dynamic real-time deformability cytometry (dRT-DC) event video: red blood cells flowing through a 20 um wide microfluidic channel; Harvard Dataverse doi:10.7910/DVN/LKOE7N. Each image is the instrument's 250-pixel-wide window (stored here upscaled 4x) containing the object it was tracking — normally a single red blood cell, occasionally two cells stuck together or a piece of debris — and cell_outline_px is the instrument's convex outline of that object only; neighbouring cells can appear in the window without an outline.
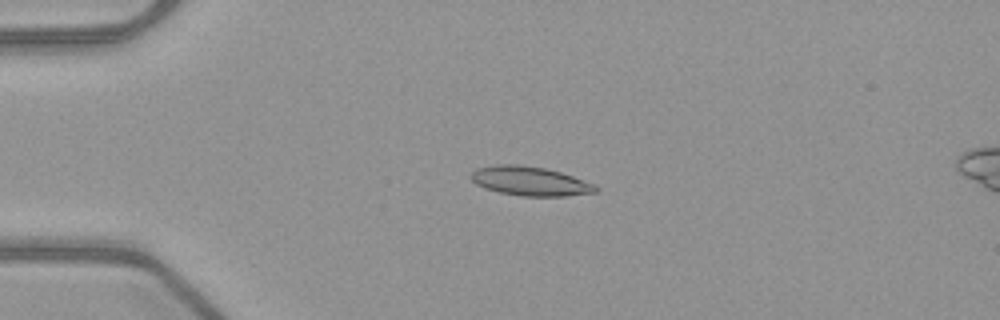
{"species": "common noctule bat (a hibernating species)", "species_latin": "Nyctalus noctula", "temperature_condition": "warm", "stored_images_in_passage": 51, "camera_frame_rate_fps": 3000, "um_per_image_px": 0.085, "animal": {"sex": "female", "body_mass_g": 21.9}, "frame": {"image": 1, "passage_image": 12, "time_ms": 3.667, "image_size_px": [1000, 320], "cell_outline_px": [[600, 188], [596, 192], [564, 196], [520, 196], [500, 192], [484, 188], [476, 184], [468, 176], [476, 168], [496, 164], [520, 164], [544, 168], [560, 172], [572, 176], [592, 184]], "centroid_in_image_um": [45.0, 15.39], "position_along_channel_um": 40.0, "area_um2": 21.15}}
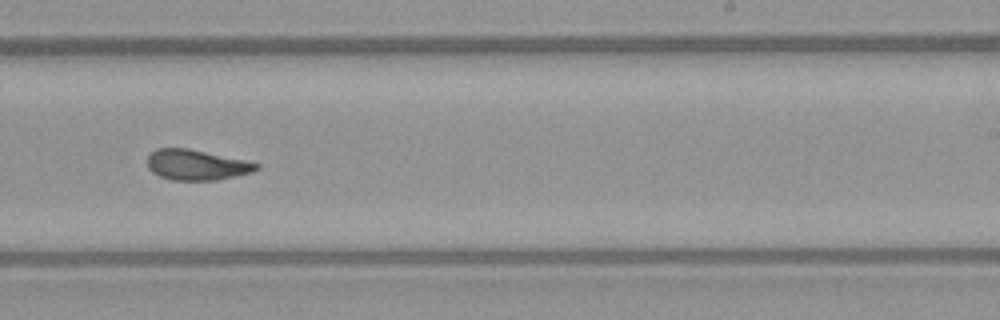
{"frame": {"image": 2, "passage_image": 32, "time_ms": 10.333, "image_size_px": [1000, 320], "cell_outline_px": [[260, 168], [252, 172], [216, 180], [172, 180], [160, 176], [152, 172], [148, 168], [148, 156], [156, 148], [188, 148], [244, 160], [260, 164]], "centroid_in_image_um": [16.69, 14.01], "position_along_channel_um": 272.3, "area_um2": 19.19}}
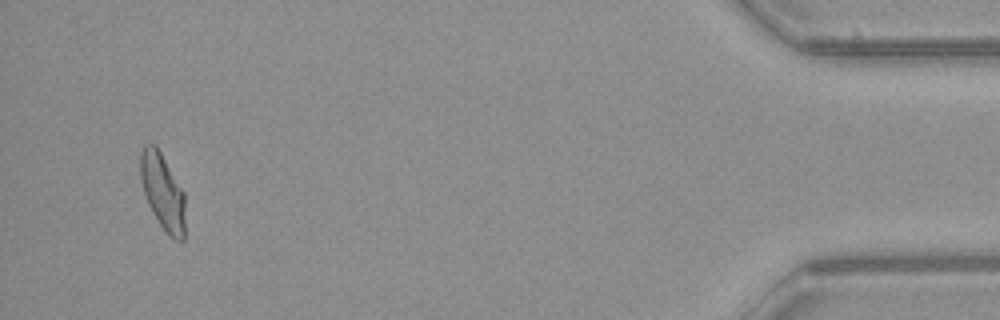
{"frame": {"image": 3, "passage_image": 49, "time_ms": 16.0, "image_size_px": [1000, 320], "cell_outline_px": [[184, 240], [176, 240], [168, 236], [152, 212], [148, 204], [140, 180], [140, 152], [144, 144], [156, 144], [184, 192]], "centroid_in_image_um": [13.81, 16.27], "position_along_channel_um": 421.4, "area_um2": 19.88}, "authors_computed_cell_mechanics": {"area_um2": 20.23, "velocity_mm_per_s": 4.0047, "shape_relaxation_time_tau1_ms": null, "shape_relaxation_time_tau2_ms": 2.448, "deformation_change_tau1": null, "deformation_change_tau2": 0.0954}}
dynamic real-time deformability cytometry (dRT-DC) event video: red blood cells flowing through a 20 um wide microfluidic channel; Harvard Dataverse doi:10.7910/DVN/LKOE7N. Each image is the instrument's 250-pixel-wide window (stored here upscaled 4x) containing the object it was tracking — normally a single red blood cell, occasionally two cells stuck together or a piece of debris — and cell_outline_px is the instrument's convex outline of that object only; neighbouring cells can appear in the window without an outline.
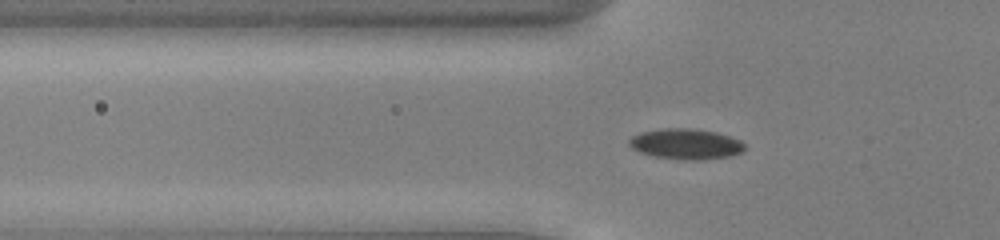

Exercise details: Print out the whole of the material word for word, without pictures.

Answer below:
dynamic real-time deformability cytometry (dRT-DC) event video: red blood cells flowing through a 20 um wide microfluidic channel; Harvard Dataverse doi:10.7910/DVN/LKOE7N. Each image is the instrument's 250-pixel-wide window (stored here upscaled 4x) containing the object it was tracking — normally a single red blood cell, occasionally two cells stuck together or a piece of debris — and cell_outline_px is the instrument's convex outline of that object only; neighbouring cells can appear in the window without an outline.
{"species": "common noctule bat (a hibernating species)", "species_latin": "Nyctalus noctula", "temperature_condition": "warm", "stored_images_in_passage": 51, "camera_frame_rate_fps": 3000, "um_per_image_px": 0.085, "animal": {"sex": "female", "body_mass_g": 21.9}, "frame": {"image": 1, "passage_image": 12, "time_ms": 3.667, "image_size_px": [1000, 320], "cell_outline_px": [[600, 188], [596, 192], [564, 196], [520, 196], [500, 192], [484, 188], [476, 184], [468, 176], [476, 168], [496, 164], [520, 164], [544, 168], [560, 172], [572, 176], [592, 184]], "centroid_in_image_um": [45.0, 15.39], "position_along_channel_um": 40.0, "area_um2": 21.15}}
{"frame": {"image": 2, "passage_image": 32, "time_ms": 10.333, "image_size_px": [1000, 320], "cell_outline_px": [[260, 168], [252, 172], [216, 180], [172, 180], [160, 176], [152, 172], [148, 168], [148, 156], [156, 148], [188, 148], [244, 160], [260, 164]], "centroid_in_image_um": [16.69, 14.01], "position_along_channel_um": 272.3, "area_um2": 19.19}}
{"frame": {"image": 3, "passage_image": 49, "time_ms": 16.0, "image_size_px": [1000, 320], "cell_outline_px": [[184, 240], [176, 240], [168, 236], [152, 212], [148, 204], [140, 180], [140, 152], [144, 144], [156, 144], [184, 192]], "centroid_in_image_um": [13.81, 16.27], "position_along_channel_um": 421.4, "area_um2": 19.88}, "authors_computed_cell_mechanics": {"area_um2": 20.23, "velocity_mm_per_s": 4.0047, "shape_relaxation_time_tau1_ms": null, "shape_relaxation_time_tau2_ms": 2.448, "deformation_change_tau1": null, "deformation_change_tau2": 0.0954}}
dynamic real-time deformability cytometry (dRT-DC) event video: red blood cells flowing through a 20 um wide microfluidic channel; Harvard Dataverse doi:10.7910/DVN/LKOE7N. Each image is the instrument's 250-pixel-wide window (stored here upscaled 4x) containing the object it was tracking — normally a single red blood cell, occasionally two cells stuck together or a piece of debris — and cell_outline_px is the instrument's convex outline of that object only; neighbouring cells can appear in the window without an outline.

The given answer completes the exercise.